Apple WatchやGalaxy Watchなら、Suicaも各種コード決済も画面操作も可能です。

その代わり、毎日の充電と、就寝時の煩わしさと、腕時計を着ける前提の服装がついてきます。

結論:この指輪が勝つのは「捨てる勇気がある人」の手元だけ

機能の総量で比べれば、ZCはスマートウォッチに完敗します。

健康データではOura Ringに届きません。

それでもZCが選ばれるのは、機能を足すのではなく引いたからです。

充電を捨て、画面を捨て、健康機能を捨てた結果、「着けたことを忘れられる決済手段」という他が真似できない一点が残りました。

引き算の潔さに価値を感じるかどうか。

比較の結論は、そこに尽きます。

まとめ

冒頭で、この指輪の価値を決めるのは1秒ではないと書きました。

その答えは、サイズ・チャージ・有効期限という、まったく地味な3点です。

指に合っていること。

残高が入っていること。

期限内であること。

この3つが揃って初めて、「財布を持たずに家を出る」という体験が現実になります。

キャッシュレス決済が交通機関の改札まで届きはじめた今、支払いは持ち歩くものから、身につけるものへ静かに移りつつあります。

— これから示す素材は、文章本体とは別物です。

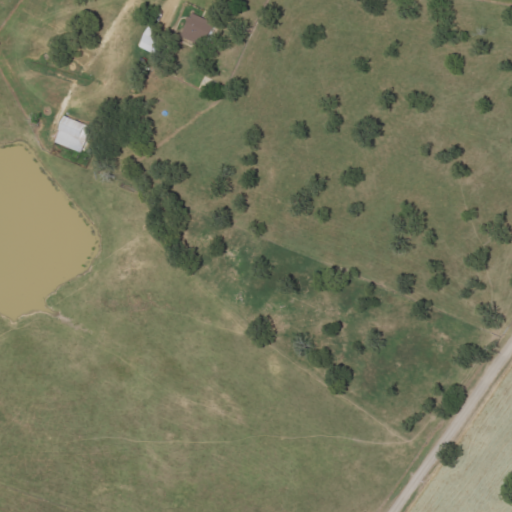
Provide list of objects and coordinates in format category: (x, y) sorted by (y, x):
building: (197, 29)
building: (151, 40)
building: (73, 134)
road: (452, 427)
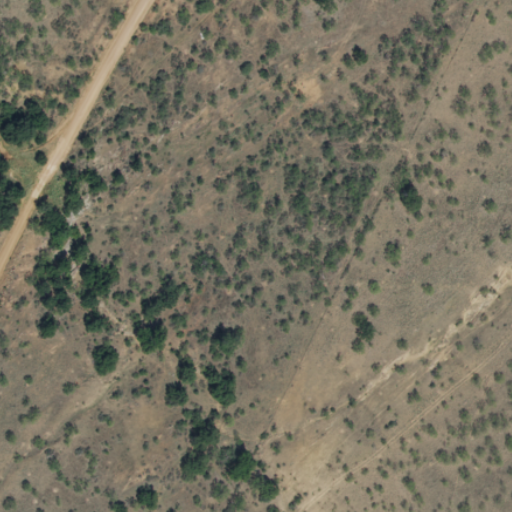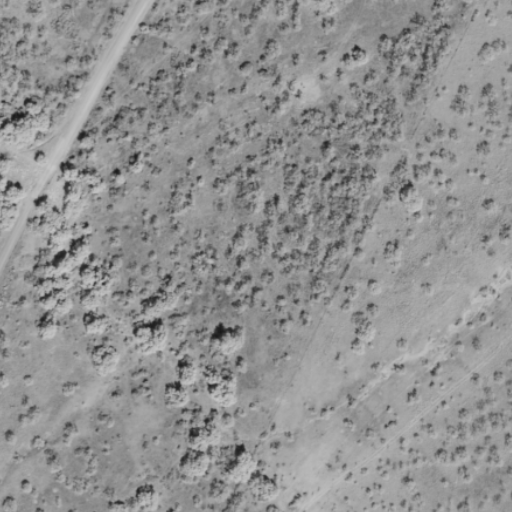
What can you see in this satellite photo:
road: (70, 152)
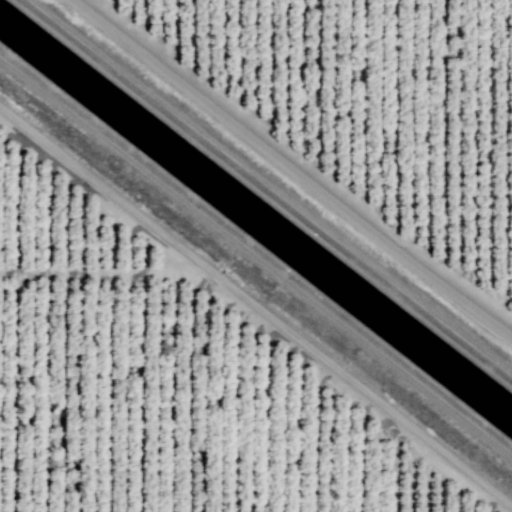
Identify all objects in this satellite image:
road: (293, 167)
road: (255, 258)
road: (256, 308)
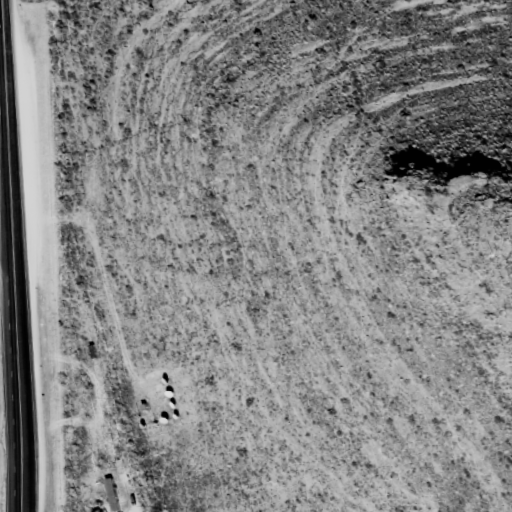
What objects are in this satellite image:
road: (6, 133)
road: (15, 389)
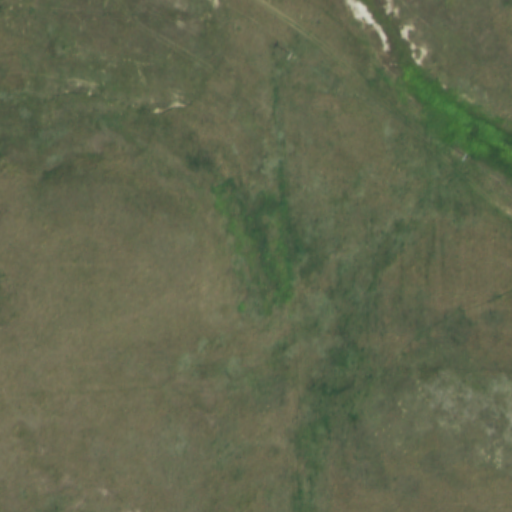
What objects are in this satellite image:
road: (378, 101)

「EVERING スマートリング ZC」は、その変化の最前線にある、驚くほど無口な道具です。

派手な機能はありません。

けれど、レジの前で何かを探す数秒が消えたとき、人は思ったより深く感動します。

今日からできる小さな一歩として、まずは自分の指のサイズを測ってみてください。

サイザーで正しい一本を知ることが、この指輪と長く付き合うための、いちばん確実な入口になります。